Robert Novak, anticipating Rehnquist's imminent retirement, informs us,
That would enable Bush to play this game: Name one justice no less conservative than Rehnquist, and name Gonzales, whose past record suggests he would replicate retiring Justice Sandra Day O'Connor on abortion and possibly other social issues. Thus, the present ideological orientation of the court would be unchanged, which would suit the left just fine.Well, not really. But maintaining the ideological status quo would probably be the sort of bitter pill the left would quickly swallow, given the alternative. But, as Novak obviously knows, Bush's problem is most certainly not how to please the political left.

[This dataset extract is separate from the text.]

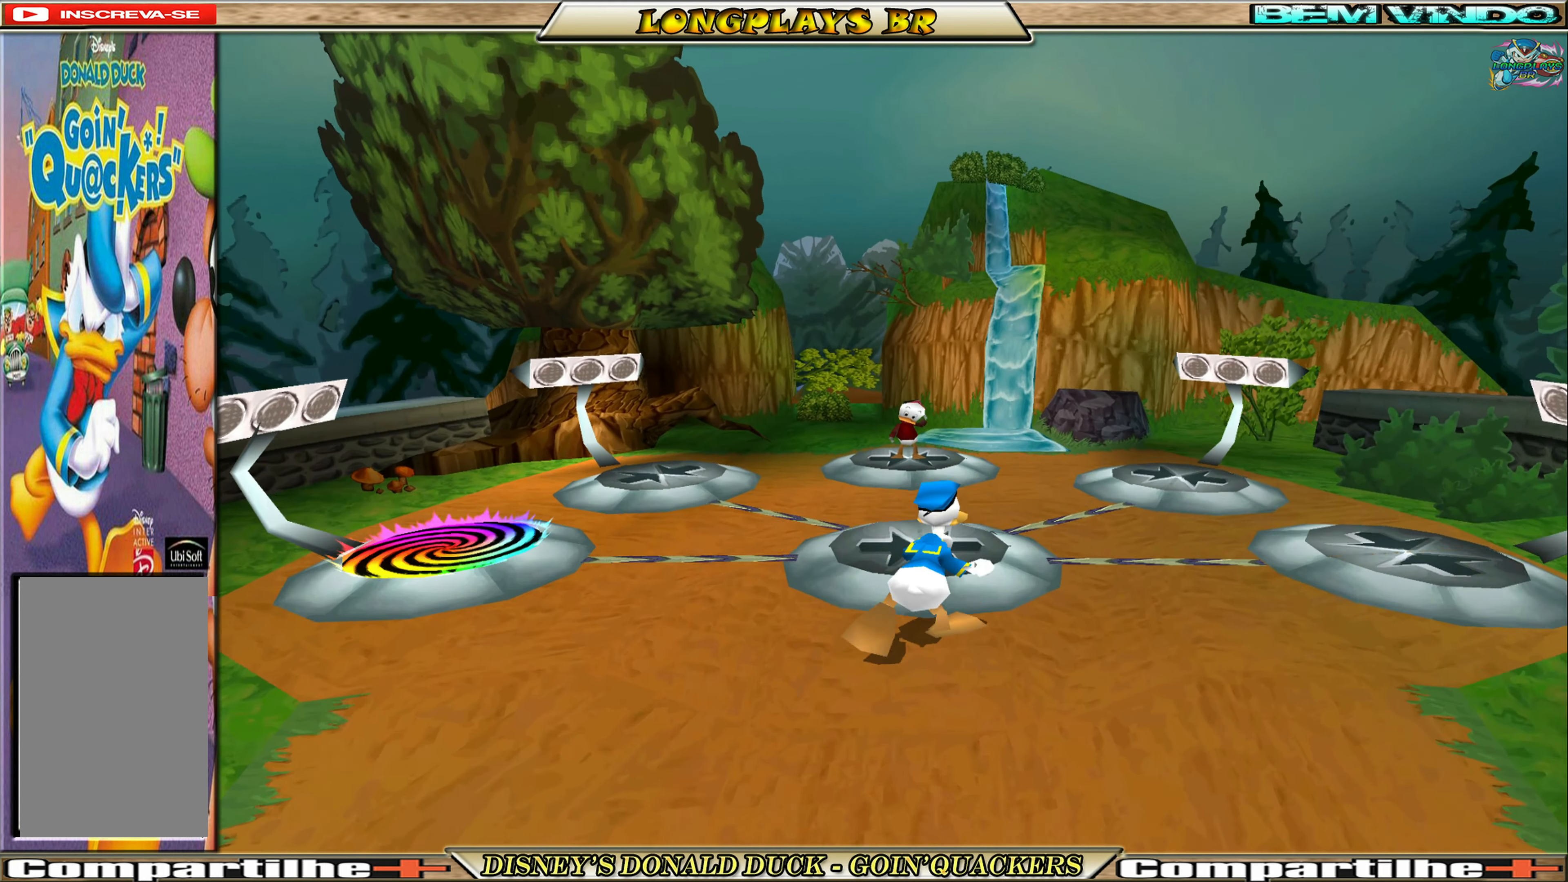
{"buttons": [], "left_stick": "up", "events": []}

If a Rehnquist vacancy now is thrown into the mix, will Bush be tempted to temporize by naming one conservative and one non-conservative? If he nominates conservative Justice Antonin Scalia as chief justice and thus creates a third confirmation, will he think he has escaped by saying he has named two conservatives? No such maneuvers will make Gonzales acceptable to the Bush base.I find it interesting that in this hypothetical scenario (in which Bush names "one conservative and one non-conservative") Gonzales is somehow transformed into a "non-conservative". That, to me, highlights the depravity of our present political classifications (or, should I say, stereotypes) - you can only be a true conservative these days, it seems, if you adhere to the philosophies of the religious right - even if you are otherwise contemptuous of everything traditionally associated with political conservatism. Otherwise, you're at best a "paleo-conservative" or, worse, a RINO (Republican In Name Only).
Consequently, Bush's USA Today interview has been a source of intense anxiety on the right. Typically, the president did not defend Gonzales on his merits but with outrage that anybody would dare criticize his friend. That reflects a general schoolboy attitude that is losing the president support from fellow Republicans and conservatives.
If Bush gets the opportunity to appoint two justices, and he doesn't make appointments which leave the religious right satisfied that Roe will be gutted or overruled, he will create an interesting conundrum for the Republican Party - a party which got about 30% of its votes in the last election due to high voter turnout and high voter loyalty among the religious right. If, in appreciable numbers, they stay home or vote for a third party candidate in the 2006 or 2008 elections, the post-election maps may be considerably more blue than the Republicans would like.
Oh, sure, you can make the same argument that Gore made in 1999 - a Republican counterpart to "a vote for Nader is a vote for Bush." But if you voted for Bush on the belief that he would deliver the Supreme Court and saw him deliberately pass on the opportunity to fulfill that implied promise, how inspired would you be to vote for a Republican candidate who in all likelihood will be more secular and more centrist than Bush?